OH GOODNESS! if you know me at all, you know i am absolutely head over heels in love with jason aldean. you would know that he has been one of my favorite artists for years. anyway, my boy is coming out with a new album on tuesday. i've already listened to it a few times, and its spectacular. i cant wait to go buy the album at midnight and hold the CD in my hands.

life is good, i am blessed, and i am happy. i am taking the struggles and challenges day by day, but i wouldn't change it for the world.


it was good to see her face on campus this week. always missing my best friend! 

10.11.2012

mister allan

on repeat for days.
this song is my life. 


10.10.2012

torn

sometimes you need to forget others and put yourself first.
i am a people person, and sometimes that gets me in trouble.
i let people walk on me, and use me because i am afraid to say no.
some times i just need to stick up for myself,
even if it means hurting the people i care about most.

i absolutely hate hurting people, but there comes a point where i need to do whats best for myself.
i tear myself apart trying to chose between making myself happy and making others happy.
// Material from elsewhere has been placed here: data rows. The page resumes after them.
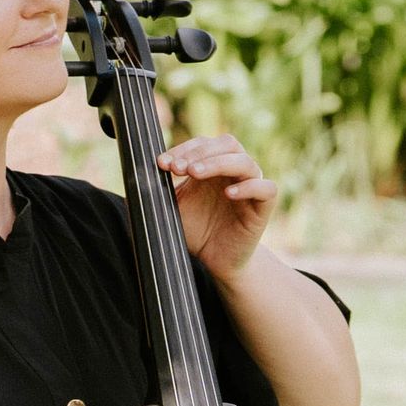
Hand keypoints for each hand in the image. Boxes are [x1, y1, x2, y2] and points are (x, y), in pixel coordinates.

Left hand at [157, 133, 276, 282]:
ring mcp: (251, 186)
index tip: (163, 163)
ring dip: (218, 163)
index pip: (203, 144)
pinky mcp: (263, 206)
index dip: (184, 149)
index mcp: (214, 166)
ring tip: (195, 174)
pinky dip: (249, 187)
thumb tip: (139, 172)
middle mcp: (234, 172)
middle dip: (200, 152)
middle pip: (227, 143)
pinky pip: (266, 188)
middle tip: (178, 168)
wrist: (215, 262)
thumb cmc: (196, 232)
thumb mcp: (173, 207)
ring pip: (245, 161)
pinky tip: (228, 194)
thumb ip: (161, 188)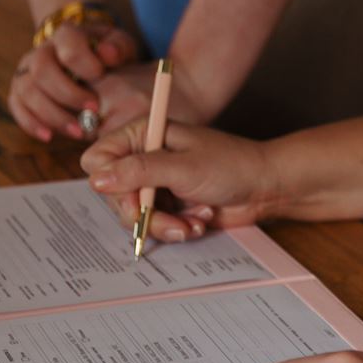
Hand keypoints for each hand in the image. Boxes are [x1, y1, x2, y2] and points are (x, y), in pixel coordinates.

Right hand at [8, 20, 139, 142]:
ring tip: (79, 131)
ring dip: (53, 115)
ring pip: (28, 91)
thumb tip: (107, 53)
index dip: (82, 62)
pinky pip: (16, 106)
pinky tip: (49, 136)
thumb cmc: (106, 54)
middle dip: (68, 94)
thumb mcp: (120, 46)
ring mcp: (26, 71)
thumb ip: (118, 47)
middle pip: (42, 70)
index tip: (100, 75)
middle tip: (93, 109)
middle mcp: (41, 51)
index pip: (67, 45)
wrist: (85, 59)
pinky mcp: (19, 91)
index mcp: (66, 36)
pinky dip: (31, 123)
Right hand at [80, 117, 276, 239]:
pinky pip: (153, 225)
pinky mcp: (167, 205)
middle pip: (112, 193)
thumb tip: (96, 179)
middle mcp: (143, 157)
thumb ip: (139, 172)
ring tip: (191, 223)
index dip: (108, 180)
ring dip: (162, 224)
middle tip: (166, 218)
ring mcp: (154, 183)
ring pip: (131, 215)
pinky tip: (198, 222)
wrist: (265, 187)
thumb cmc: (232, 166)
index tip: (130, 196)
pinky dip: (175, 228)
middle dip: (140, 212)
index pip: (98, 158)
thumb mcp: (183, 167)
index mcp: (143, 134)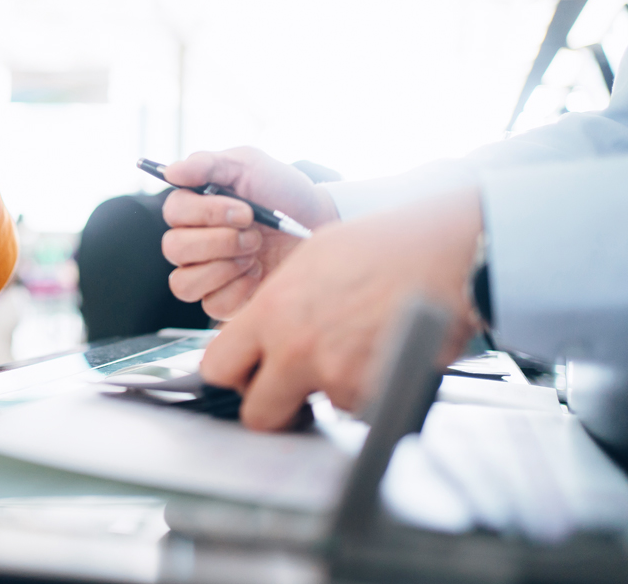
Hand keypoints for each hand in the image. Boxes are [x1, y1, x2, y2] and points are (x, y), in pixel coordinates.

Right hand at [161, 148, 339, 318]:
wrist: (319, 224)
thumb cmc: (283, 192)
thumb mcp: (250, 165)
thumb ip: (208, 164)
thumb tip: (170, 171)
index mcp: (194, 207)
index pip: (174, 212)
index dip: (206, 213)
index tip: (245, 211)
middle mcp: (192, 241)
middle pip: (174, 249)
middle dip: (220, 241)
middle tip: (255, 234)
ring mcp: (205, 273)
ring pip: (183, 283)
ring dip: (223, 267)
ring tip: (254, 253)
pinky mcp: (224, 300)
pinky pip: (213, 305)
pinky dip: (238, 289)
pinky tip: (257, 272)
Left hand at [200, 188, 483, 429]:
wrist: (444, 252)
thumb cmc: (383, 248)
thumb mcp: (307, 262)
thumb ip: (275, 306)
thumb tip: (259, 334)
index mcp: (270, 312)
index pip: (217, 367)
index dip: (233, 376)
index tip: (248, 375)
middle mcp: (295, 349)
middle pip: (257, 415)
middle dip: (274, 407)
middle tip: (293, 391)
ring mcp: (336, 376)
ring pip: (318, 411)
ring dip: (332, 393)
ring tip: (358, 351)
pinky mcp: (375, 394)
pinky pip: (360, 410)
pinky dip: (369, 393)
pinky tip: (382, 356)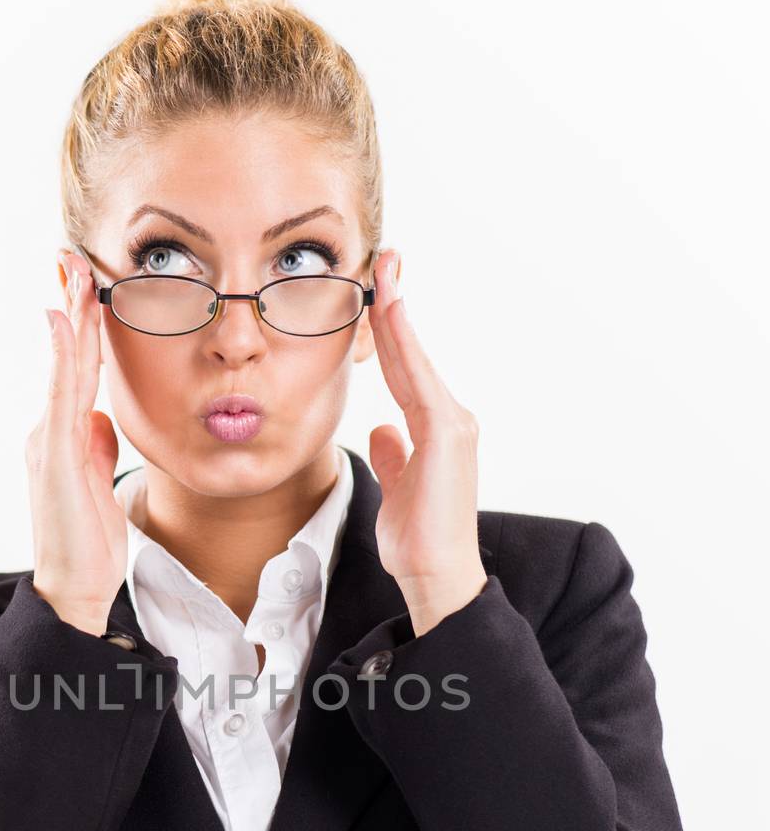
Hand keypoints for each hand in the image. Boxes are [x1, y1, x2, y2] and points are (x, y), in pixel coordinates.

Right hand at [26, 250, 125, 633]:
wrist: (73, 588)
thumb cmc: (87, 542)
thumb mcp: (99, 482)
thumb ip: (98, 447)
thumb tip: (103, 419)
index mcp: (65, 436)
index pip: (79, 368)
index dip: (83, 325)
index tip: (86, 284)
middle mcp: (51, 430)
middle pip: (69, 355)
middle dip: (73, 303)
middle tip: (73, 254)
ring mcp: (50, 440)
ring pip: (68, 365)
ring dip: (73, 315)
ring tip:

sometimes i can't do it all.


10.04.2012

visiting home

im going home! 

finally, after being here at college for two months, i am going home for the first time to visit my family and friends! i can not tell you how ecstatic i am to go home for a visit. the sweet place of pleasant grove has been calling my name for far too long. not seeing my family or friends in so long has really made me realize what a great support system i have back home. it made me realize how much those people mean to me. i have really missed them while ive been here. as great as living on my own is, there is really no place like home.
i am so excited to have a home cooked meal and see my best friend. i have missed her so much. i am so ready to see all my friends, and spend time with them like the old days. i am so ready to laugh my guts out and truly enjoy being with them. i am not going to take it for granted like i used to. being away from home for so long has given me a new appreciation for the life i had back in pleasant grove.

most of all, i am just ready to be myself. here at college i'm always trying to impress people and be on my best behavior. i've had to change myself and make adjustments due to living with 7 other girls. im really tired of  pretending to be something im not, i am more than ready to relax for a weekend and just be my true self. it will be nice to spend some time with the people who just accept me for me, along with all of my faults.

i can not wait to get back into utah county.